• [Text block]
In her early 20s, Charity Clarke was a young New York City woman with strong opinions about the growing tensions caused by Great Britain’s tightening grip on the American colonies. Between 1768 and 1774, she wrote a series of letters to her cousin Joseph Jekyll, a London lawyer. These letters show her disdain for the policies of the English Monarchy and her growing sense of patriotism in the period leading up to the American Revolution.

Charity wrote on November 6, 1768, “When there is the least show of oppression or invading of liberty you may depend on our working ourselves to the utmost of our power.” What made her so angry was the landing in Boston a month earlier of a garrison of British soldiers to quell increasing disorders brought about by the Townshend Acts, which charged customs duties on a number of imports, including tea.

The Townshend Acts of 1767 wanted to strengthen the power of the British parliament, which would simultaneously strengthen the power of royal officials. He convinced the Parliament to pass a series of laws imposing new taxes on the colonists for lead, paint, paper, glass, and tea imported by colonists.

Colonial reaction to these taxes was the same as to the Sugar Act and Stamp Act, and Britain eventually repealed all the taxes except the one on tea. In response to the sometimes violent protests by the American colonists, Great Britain sent more troops to the colonies. In addition, the New York legislature was suspended until it agreed to quarter British soldiers. The Acts also insured that colonial officials, including governors and judges, would receive their salaries directly from the Crown.

Charity Clarke signed her letters, “Your friend and affectionate cousin,” but she could be slyly sarcastic when the occasion called for it:

What a pretty figure your expedition to Boston will make in history. They may now employ themselves in gathering of shells or what may please for they have nothing else to do. As to insurrections, we know of none. And unruly mobs we’ll leave to England, they don’t govern America.

On March 31, 1769, Clarke echoed a general sentiment among Americans: an accommodation with Great Britain, not a separation. One of the weapons being used by the colonies was a restriction on English imports, a tactic that caused many problems:

The attention of every American is fixed on England. The last accounts from thence are very displeasing to those who wish a good understanding between Britain and her colonies. The Americans are firm in their resolution of no importations from England. The want of money is so great among us that land sells for less than half price. The merchants have no cash to buy bills of exchange, which are now very low.

• [Problems and tasks]
a: Answer these questions from the passage about Charity Clarke's letters:
(i) To whom did Charity Clarke write her letters, and what was his profession?
(ii) After Britain repealed the other Townshend taxes, which one did it keep?
(iii) What did the New York legislature have to agree to before its suspension would end?
b: Continue the passage about Charity Clarke's letters, starting after its last sentence.
The records that come after this note are from a different source than the text about Charity Clarke.

• [Supplied entries]
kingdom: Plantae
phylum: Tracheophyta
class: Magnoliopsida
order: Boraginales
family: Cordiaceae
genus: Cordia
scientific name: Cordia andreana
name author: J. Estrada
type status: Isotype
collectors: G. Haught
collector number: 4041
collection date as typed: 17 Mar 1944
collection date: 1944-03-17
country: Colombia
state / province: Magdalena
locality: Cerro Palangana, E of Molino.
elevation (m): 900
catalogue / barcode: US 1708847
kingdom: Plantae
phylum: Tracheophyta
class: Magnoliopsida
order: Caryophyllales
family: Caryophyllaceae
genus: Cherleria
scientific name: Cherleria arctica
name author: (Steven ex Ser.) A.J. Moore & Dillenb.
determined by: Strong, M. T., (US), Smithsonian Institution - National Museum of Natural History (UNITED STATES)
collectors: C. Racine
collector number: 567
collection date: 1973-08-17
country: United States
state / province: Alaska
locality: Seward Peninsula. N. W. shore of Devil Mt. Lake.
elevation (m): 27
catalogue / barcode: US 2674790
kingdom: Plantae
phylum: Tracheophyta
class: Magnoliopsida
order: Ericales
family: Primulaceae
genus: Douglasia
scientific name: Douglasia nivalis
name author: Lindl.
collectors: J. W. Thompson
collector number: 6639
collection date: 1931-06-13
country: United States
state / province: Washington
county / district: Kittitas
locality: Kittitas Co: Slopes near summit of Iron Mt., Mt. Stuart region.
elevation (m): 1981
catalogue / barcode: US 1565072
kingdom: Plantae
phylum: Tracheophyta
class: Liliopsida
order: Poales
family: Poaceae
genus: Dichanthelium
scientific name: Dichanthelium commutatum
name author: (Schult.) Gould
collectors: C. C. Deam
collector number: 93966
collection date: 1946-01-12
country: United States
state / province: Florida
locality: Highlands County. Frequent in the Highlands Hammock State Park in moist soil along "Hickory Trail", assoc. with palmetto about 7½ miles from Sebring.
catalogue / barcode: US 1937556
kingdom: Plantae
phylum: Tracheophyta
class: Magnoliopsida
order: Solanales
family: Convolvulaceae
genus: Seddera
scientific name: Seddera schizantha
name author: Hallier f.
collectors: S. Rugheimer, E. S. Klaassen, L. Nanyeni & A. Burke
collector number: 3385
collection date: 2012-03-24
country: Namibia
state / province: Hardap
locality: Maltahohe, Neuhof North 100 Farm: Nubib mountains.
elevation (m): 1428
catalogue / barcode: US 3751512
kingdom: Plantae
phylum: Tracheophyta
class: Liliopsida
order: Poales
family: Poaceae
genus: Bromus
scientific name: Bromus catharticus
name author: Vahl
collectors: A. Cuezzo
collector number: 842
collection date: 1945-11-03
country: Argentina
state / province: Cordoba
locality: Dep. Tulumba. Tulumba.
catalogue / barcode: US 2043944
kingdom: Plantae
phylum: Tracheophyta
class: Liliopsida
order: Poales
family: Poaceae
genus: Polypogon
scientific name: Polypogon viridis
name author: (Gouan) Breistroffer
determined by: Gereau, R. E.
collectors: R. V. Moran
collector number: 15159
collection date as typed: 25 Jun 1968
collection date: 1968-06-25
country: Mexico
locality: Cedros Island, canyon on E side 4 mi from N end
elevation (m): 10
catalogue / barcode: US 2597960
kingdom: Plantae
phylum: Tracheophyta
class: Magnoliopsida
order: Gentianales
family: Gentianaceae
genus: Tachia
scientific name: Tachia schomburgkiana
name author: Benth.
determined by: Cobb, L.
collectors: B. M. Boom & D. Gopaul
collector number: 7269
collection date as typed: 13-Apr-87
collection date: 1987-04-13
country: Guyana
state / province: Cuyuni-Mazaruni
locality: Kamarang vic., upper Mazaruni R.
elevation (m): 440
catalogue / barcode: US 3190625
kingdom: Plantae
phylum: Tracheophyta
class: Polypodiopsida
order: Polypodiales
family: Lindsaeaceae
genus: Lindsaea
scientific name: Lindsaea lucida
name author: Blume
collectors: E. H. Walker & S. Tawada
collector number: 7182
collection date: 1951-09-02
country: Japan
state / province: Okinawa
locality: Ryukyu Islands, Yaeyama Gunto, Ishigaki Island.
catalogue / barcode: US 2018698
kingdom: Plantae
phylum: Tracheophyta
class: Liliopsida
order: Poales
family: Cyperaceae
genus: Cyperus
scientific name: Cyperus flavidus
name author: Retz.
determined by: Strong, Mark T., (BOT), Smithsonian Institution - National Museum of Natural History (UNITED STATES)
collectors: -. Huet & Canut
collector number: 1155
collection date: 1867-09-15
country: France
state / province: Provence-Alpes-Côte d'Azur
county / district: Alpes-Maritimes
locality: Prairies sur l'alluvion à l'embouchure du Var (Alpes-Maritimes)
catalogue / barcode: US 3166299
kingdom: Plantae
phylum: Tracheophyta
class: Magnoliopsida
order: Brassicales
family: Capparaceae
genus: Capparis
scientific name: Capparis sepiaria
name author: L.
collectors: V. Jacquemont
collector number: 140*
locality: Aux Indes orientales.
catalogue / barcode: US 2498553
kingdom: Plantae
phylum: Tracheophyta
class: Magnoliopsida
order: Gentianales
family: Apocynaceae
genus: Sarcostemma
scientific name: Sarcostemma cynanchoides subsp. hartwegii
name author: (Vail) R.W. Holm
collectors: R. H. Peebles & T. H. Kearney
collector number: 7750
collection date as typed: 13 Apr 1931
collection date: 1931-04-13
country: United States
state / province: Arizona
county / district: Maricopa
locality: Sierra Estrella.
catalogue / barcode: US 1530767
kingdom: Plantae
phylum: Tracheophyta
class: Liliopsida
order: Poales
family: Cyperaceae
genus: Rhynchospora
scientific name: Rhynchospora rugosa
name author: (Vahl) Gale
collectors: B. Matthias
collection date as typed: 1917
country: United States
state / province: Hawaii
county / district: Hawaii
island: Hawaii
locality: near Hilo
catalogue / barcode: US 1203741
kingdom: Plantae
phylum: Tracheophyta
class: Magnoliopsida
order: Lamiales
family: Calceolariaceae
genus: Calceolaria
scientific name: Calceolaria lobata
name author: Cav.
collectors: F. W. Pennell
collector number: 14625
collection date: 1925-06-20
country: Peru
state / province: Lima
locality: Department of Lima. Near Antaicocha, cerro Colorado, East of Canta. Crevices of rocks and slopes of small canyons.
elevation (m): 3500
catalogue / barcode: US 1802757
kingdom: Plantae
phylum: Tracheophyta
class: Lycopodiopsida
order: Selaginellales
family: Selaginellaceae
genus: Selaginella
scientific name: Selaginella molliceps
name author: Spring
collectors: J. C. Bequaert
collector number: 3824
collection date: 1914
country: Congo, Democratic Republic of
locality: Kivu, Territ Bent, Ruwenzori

• [Task results]
a:
(i) Her cousin Joseph Jekyll, a London lawyer.
(ii) The tax on tea.
(iii) To quarter British soldiers.

b:
The following June, Clarke announced her readiness to join “a fighting army of Amazons,” who would take to take to the hills, if necessary, to flee the oppressive British:

If you English folks won’t give us the liberty we ask… I will try to gather a number of ladies armed with spinning wheels [along with men] who shall all learn to weave & keep sheep, and will retire beyond the reach of arbitrary power, clothed with the work of our hands, feeding on what the country affords… In short, we will found a new Arcadia.

By October 28, 1771, the Townshend Acts had been annulled, except for the tax on tea, but five Patriots had been killed by British soldiers in the Boston Massacre on March 5, 1770. It was the culmination of civilian-military tensions that had been growing since royal troops first appeared in Massachusetts in October 1768, and anger was rising in the colonies.

Charity Clarke wore her patriotism on her sleeve:

Unaffected patriotism and true virtue will I trust distinguish America in every age, and among every nation. So my dear Coz, your fears are groundless. America still practices the thorough unboasted list of virtues, which the generality of English men have scarce an idea of.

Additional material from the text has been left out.